Başımı yavaşça salon kısmına çevirdiğimde şömineyi yakmayı ihmal etmiş ve daha iki gün önceki yaktığı odunların külleri duruyordu. Yuvarlak şeklindeki ahşap sehpanın üzerinde ise birkaç ay öncesine ait faturalar kitabın altında saklanıyor ve günden güne artıyordu. Ev temizliğini bile bayadır aksattığı güneş ışınlarının sayesinde görülen uçuşan toz taneciklerinden belliydi. Önüme fincanla çay bıraktığında karşıma oturup gazetesini kurcalamaya başladı. Bunu en son hafta sonu babamda kaldığımda görmüştüm, o da önüme çay bırakıp gazetesine gömülmüştü.

"Anne?"

"Hım?"

"Şekeri uzatır mısın?" Önündeki çiçekli kaseyi alıp uzattığında tek kaşım hafif kalktı. "Anne?" Gazetesini katlayıp çayını yudumladı. "Yine ne oldu Esin?"

"Anne, bu tuz," deyip kaseyi işaret ettiğimde önce şaşırmış sonra şekeri uzatmıştı. İki eliyle de başını ovalarken yüzünü buruşturdu. "Üzgünüm... Bugünlerde biraz fazla..."

"Dalgınsın. Git biraz dinlen, bugün pazar."

"Ama--"

"Faturaları ben yatırırım ve tabii ki senin için şömineyi de yakabilirim. Sen sadece biraz uzan."

"Teşekkür ederim Esin. Birkaç saat uyusam eminim ki daha dinç olacağım. Bu arada Beril'den var mı bir haber?" Çatalı bıraktığımda kollarımı masanın üzerine yasladım.

En son, yani bir ay önce, bana ihtiyacı olduğunu söylediğinden birkaç saat sonra kendimi onun evinde yanakları kızarmış bir şekilde odasının köşesinde ağlarken bulmuştum. Çok şiddetli bir kavga olduğunu anlatmış sonra ise babasının sinirden evi terk etmesinden bahsetmişti. Tabii, dört gün sonra eve daha sakin bir şekilde gelmiş ve hiçbir şey olmamış gibi hayatına devam etmişti. Beril o dört gün boyunca biz de kalmıştı ama ne ablasının haberi vardı biz de kaldığından, ne de Alkan'ın. Sadece ben ve annem biliyordu bu durumu.

Her ne kadar polise gitmekte ısrar etsemde ağlayarak beni gitmemem için ikna etmişti. Sırf bunun yüzünden aramızda ufak bir tartışma bile yaşanmıştı. Babası döndüğünde de evine geri gitmişti.

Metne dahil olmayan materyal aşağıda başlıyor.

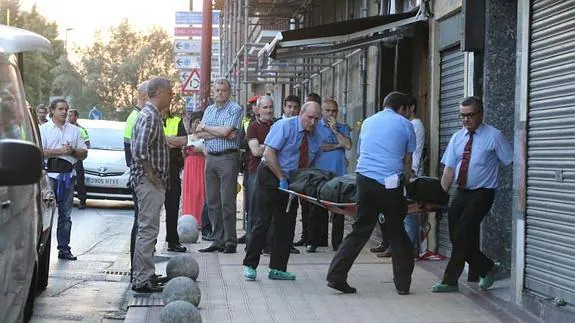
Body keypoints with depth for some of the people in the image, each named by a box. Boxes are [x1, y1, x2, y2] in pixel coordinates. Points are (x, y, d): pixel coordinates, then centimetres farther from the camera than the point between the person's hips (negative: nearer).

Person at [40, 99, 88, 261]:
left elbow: (84, 153, 14)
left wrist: (72, 151, -5)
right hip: (49, 175, -4)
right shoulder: (43, 129, 3)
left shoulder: (74, 130, 16)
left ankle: (64, 248, 11)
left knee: (65, 214, 7)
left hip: (68, 176, 4)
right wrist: (60, 151, -14)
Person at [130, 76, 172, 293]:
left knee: (147, 230, 16)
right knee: (148, 230, -9)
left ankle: (145, 275, 24)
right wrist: (151, 175, -19)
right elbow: (140, 150, -26)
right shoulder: (150, 117, -16)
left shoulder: (151, 115, 17)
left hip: (152, 182, 11)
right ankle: (142, 280, -6)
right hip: (149, 182, -11)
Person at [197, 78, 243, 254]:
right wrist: (221, 133, -9)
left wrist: (206, 128, 0)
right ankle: (217, 240, 13)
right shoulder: (209, 110, 17)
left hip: (228, 158, -6)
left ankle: (230, 241, -2)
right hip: (210, 158, 6)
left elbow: (226, 131, -16)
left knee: (227, 201, -8)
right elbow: (199, 134, 5)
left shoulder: (235, 109, -2)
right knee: (212, 201, 7)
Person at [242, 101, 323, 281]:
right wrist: (282, 179, -20)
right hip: (270, 177, -6)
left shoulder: (315, 137, 4)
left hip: (292, 183, 6)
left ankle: (277, 269, 10)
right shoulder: (284, 126, -13)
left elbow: (311, 164, 11)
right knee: (263, 222, -7)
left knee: (286, 226, 4)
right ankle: (250, 266, 1)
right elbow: (269, 154, -19)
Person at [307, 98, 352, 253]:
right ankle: (313, 242, 7)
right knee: (318, 209, 1)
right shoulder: (316, 127, 5)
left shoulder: (343, 128, 13)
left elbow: (348, 145, -3)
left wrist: (335, 130, -4)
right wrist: (337, 145, -3)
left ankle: (337, 242, 8)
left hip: (339, 174, 2)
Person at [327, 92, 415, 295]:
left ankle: (336, 275, 1)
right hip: (391, 183, -3)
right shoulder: (405, 125, 9)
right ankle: (403, 283, 14)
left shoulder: (368, 122, 20)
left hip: (365, 179, 3)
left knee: (360, 230, 8)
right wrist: (405, 183, 27)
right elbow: (407, 161, 12)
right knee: (396, 233, 8)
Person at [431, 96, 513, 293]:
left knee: (462, 236, -12)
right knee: (457, 238, 5)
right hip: (461, 193, 6)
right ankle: (487, 269, 23)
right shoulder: (457, 138, 9)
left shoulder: (494, 136, -6)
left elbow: (511, 163, -5)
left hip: (481, 195, -6)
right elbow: (449, 168, 8)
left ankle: (450, 281, -3)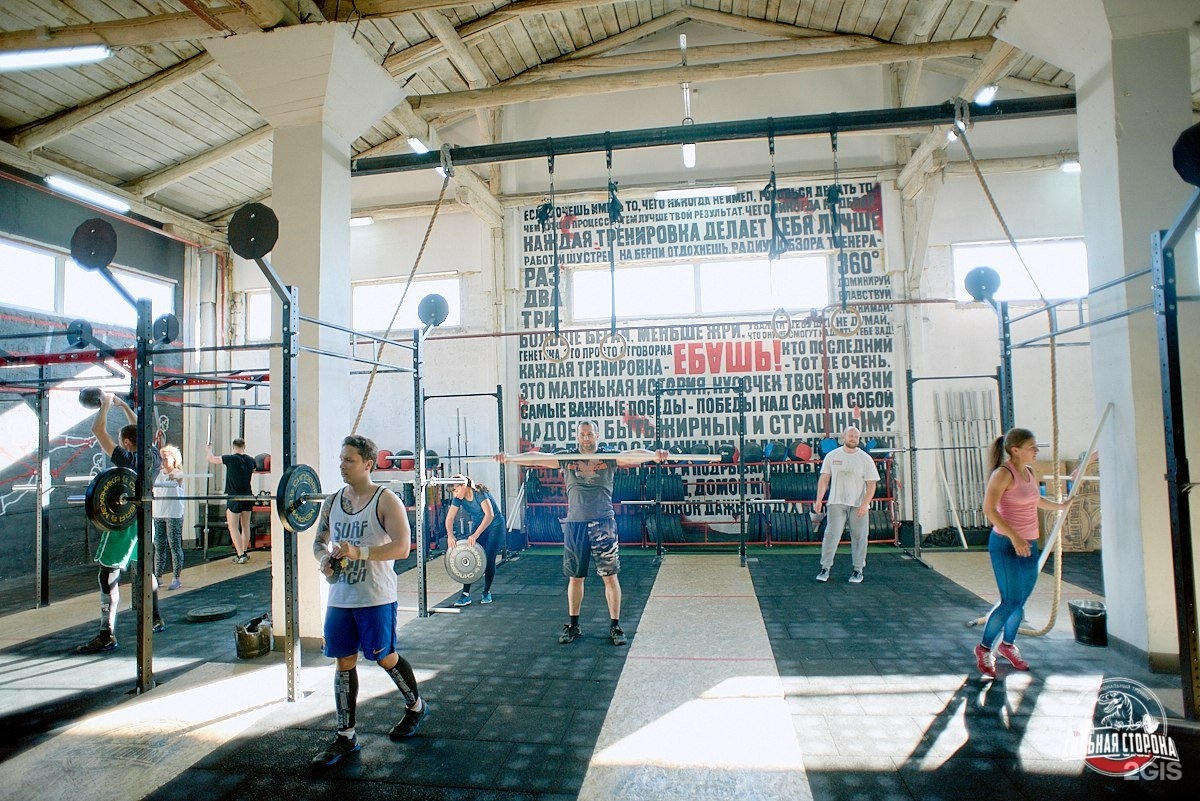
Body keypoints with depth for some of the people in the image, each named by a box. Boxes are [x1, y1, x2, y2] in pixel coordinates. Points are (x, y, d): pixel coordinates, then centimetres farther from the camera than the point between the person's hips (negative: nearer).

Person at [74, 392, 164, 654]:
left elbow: (97, 430, -16)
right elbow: (139, 430, 19)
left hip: (123, 522, -8)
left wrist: (106, 404, -4)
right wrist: (123, 405, 22)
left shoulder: (128, 459, -17)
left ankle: (107, 635, -7)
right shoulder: (153, 455, 1)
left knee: (107, 577, -5)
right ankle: (156, 620, 28)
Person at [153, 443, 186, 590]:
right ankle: (158, 576, 18)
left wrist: (173, 476, -50)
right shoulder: (158, 473, 11)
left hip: (174, 515, -5)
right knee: (158, 546, 9)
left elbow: (178, 475, -27)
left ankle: (177, 579, 3)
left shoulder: (178, 474, -6)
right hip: (158, 514, 5)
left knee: (175, 546, -2)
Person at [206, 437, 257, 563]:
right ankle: (244, 553, 23)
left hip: (234, 498, -5)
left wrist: (209, 449, 21)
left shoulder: (230, 459, -11)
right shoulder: (250, 460, 4)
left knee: (233, 528, -3)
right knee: (245, 526, 15)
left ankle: (240, 555, -9)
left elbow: (211, 459, 1)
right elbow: (255, 470, 28)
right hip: (248, 497, 5)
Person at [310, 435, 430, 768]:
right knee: (344, 663, 9)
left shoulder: (386, 500, -12)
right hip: (339, 598, 6)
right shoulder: (332, 501, 7)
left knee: (385, 658, 7)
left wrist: (359, 552, -29)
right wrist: (324, 557, -7)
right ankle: (345, 737, 20)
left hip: (375, 599, -5)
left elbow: (402, 547, -20)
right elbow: (319, 541, 16)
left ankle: (416, 707, 33)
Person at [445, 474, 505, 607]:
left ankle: (487, 592, 12)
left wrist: (475, 535, -46)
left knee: (489, 559, -6)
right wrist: (450, 536, -32)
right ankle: (466, 594, -4)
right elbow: (450, 518, -13)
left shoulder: (479, 493, -29)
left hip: (495, 526, -5)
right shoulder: (458, 499, -11)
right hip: (477, 526, 5)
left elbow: (490, 515, -39)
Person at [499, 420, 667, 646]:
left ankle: (615, 626, 13)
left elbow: (631, 456, -14)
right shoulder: (567, 458, 8)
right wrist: (510, 458, -17)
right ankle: (573, 625, 24)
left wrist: (654, 455, -34)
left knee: (610, 576, 1)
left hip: (603, 523, -2)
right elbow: (538, 458, -3)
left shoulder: (609, 457, 3)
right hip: (574, 524, 2)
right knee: (575, 577, 11)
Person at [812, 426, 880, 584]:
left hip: (858, 505, 0)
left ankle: (857, 570, 16)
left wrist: (865, 504, -12)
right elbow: (824, 479, 8)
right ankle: (825, 568, 0)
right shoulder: (832, 456, 6)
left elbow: (871, 484, 0)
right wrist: (819, 499, 0)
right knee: (832, 534, -6)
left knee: (859, 537, 3)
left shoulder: (865, 459, 2)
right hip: (836, 503, 0)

Annemde onun iyi olup olmamasını soruyordu. "Evet, dün gece telefonla konuştuğumuzda gayet iyi olduğunu söyledi." Kötü bir yalancıdır kendisi.

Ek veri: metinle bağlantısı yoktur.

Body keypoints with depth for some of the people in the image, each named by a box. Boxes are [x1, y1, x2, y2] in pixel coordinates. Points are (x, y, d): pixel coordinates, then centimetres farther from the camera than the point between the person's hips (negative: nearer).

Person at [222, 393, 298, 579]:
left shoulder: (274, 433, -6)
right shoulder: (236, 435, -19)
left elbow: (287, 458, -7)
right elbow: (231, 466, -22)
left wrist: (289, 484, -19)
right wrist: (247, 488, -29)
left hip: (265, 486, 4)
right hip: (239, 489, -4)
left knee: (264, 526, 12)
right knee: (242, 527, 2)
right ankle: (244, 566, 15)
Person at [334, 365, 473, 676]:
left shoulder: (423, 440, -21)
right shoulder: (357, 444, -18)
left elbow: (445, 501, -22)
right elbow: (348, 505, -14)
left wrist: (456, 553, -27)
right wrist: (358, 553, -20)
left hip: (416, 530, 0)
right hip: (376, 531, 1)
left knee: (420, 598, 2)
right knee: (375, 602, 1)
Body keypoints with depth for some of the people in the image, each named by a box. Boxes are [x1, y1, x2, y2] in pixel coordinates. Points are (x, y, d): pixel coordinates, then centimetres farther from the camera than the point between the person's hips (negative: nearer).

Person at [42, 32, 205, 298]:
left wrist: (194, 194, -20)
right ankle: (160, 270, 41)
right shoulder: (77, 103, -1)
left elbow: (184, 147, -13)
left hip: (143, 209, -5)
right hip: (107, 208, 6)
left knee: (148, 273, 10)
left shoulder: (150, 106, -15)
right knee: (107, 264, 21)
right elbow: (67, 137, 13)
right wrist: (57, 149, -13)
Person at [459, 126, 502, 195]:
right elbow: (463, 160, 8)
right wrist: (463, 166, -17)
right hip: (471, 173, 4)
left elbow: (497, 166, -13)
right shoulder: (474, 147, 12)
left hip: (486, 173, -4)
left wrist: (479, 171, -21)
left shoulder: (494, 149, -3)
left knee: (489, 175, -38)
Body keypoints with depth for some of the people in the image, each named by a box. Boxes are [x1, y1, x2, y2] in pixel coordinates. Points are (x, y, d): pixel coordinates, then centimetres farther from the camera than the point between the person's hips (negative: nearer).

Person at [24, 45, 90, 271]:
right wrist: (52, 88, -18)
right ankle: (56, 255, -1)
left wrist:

"Yaa, demek öyle. Sevindim. Akşam yemeğine çağırabilirsin. Ben büyük ihtimalle duş alıp erken yatarım, siz yemekten sonra takılırsınız."

Kafamı sallarken zeytinin çekirdeğini çıkartıp ayaklandım. "Yakılmayı bekleyen bir şömine ve yatırılmayı bekleyen faturalar var. Ben onları halledeyim, sen gidip dinlen."

Öğlene doğru faturaları çoktanş yatırmış siyah botlarıma ve diz kapaklarımın soğuktan kızardığını görebildiğim yırtık pantolonuma baka baka karda yürüyerek elimdeki poşetin ağzına kadar dolu olan abur cuburları taşıyordum. Güneş çoktan kendini saklamış ve arkasından da bana bulanık bir havayı teslim etmişti. Montumun içinde büzüşmüş kapüşonluyu çıkartıp kafama geçirdim ve donmuş parmaklarımı da cebime sokarken birden acı çeken bir kedi sesine kulak kesilmiştim. Aniden durup sesin geldiği yere doğru ilerlerken arabaların arkasında 12-13 yaşlarındaki bir erkek çocuğunun kediye vurduğunu gördüğümde öfkeyle bağırdım. "Seni piç velet! Ne yapıyorsun lan sen!" Korkarak irkildiğinde kaşlarını çatarak doğruldu. "Sana ne!" Yerdeki kocaman taşı alıp kaldırdığımda geri çekildi. "Siktir git, yoksa bu görmüş olduğun taş beyninin yanında yer edinmek üzere!"